Journal of the American Chemical Society, Vol.122, No.49, 12207-12219, 2000
Mechanism of rapid electron transfer during oxygen activation in the R2 subunit of Escherichia coli ribonucleotide reductase. 2. Evidence for and consequences of blocked electron transfer in the W48F variant
The mechanism and outcome of dioxygen activation by the carboxylate-bridged diiron(II) cluster in the W48F site-directed variant of protein R2 of ribonucleotide reductase from Escherichia coli has been investigated by kinetic, spectroscopic, and chemical methods. The data corroborate the hypothesis advanced in earlier work and in the preceding paper that W48 mediates, by a shuttling mechanism in which it undergoes transient one-electron oxidation, the transfer of the "extra" electron that is required for formation of the formally Fe(IV)Fe(III) cluster X on the reaction pathway to the tyrosyl radical-oxodiiron(III) cofactor of the catalytically active protein. The transient 560-nm absorption, which develops in the reaction of the wild-type R2 protein and is ascribed to the W48 cation radical, is not observed in the reaction of R2-W48F. Instead, a diradical intermediate containing both X and the Y122 radical (X-Y-.) accumulates rapidly to a high level.
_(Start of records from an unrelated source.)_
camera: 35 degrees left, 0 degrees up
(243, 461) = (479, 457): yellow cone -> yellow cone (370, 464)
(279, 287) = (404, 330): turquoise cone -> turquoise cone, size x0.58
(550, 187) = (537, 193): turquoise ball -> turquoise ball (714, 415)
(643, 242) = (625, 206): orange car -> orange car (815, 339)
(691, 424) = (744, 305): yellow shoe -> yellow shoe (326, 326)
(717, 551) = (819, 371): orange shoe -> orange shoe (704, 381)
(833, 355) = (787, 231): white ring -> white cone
The formation of this X-Y-. species is demonstrated indirectly by optical, Mossbauer, and EPR kinetic data, which show concomitant accumulation of the two constituents, and directly by the unique EPR and Mossbauer spectroscopic features of the X-Y-. species, which can be properly simulated by using the known magnetic properties of X and Y122(.) and introducing a spin-spin interaction between the two radicals. This analysis of the spectroscopic data provides an estimate of the distance between the two radical constituents that is consistent with the crystallographically defined distance between Y122 and the diiron cluster. These results suggest that substitution of W48 with phenylalanine impairs the pathway through which the extra electron is normally transferred. As a result, the two-electron-oxidized diiron species, designated as (Fe2O2)(4+), which in wild-type R2 would oxidize W48 to form X and the W48(+.), instead oxidizes Y122 to form the X-Y-.. Most of the Y122(.) that forms as part of the X-Y-. subsequently decays. Decay of the Y122(.) probably results from further reaction with the adjacent X, as indicated by the formation of altered diiron(LII) products and by the ability of the strong reductant, dithionite, to "rescue" the Y122(.) from decay by reducing X to form the normal mu -oxo diiron(III) cluster.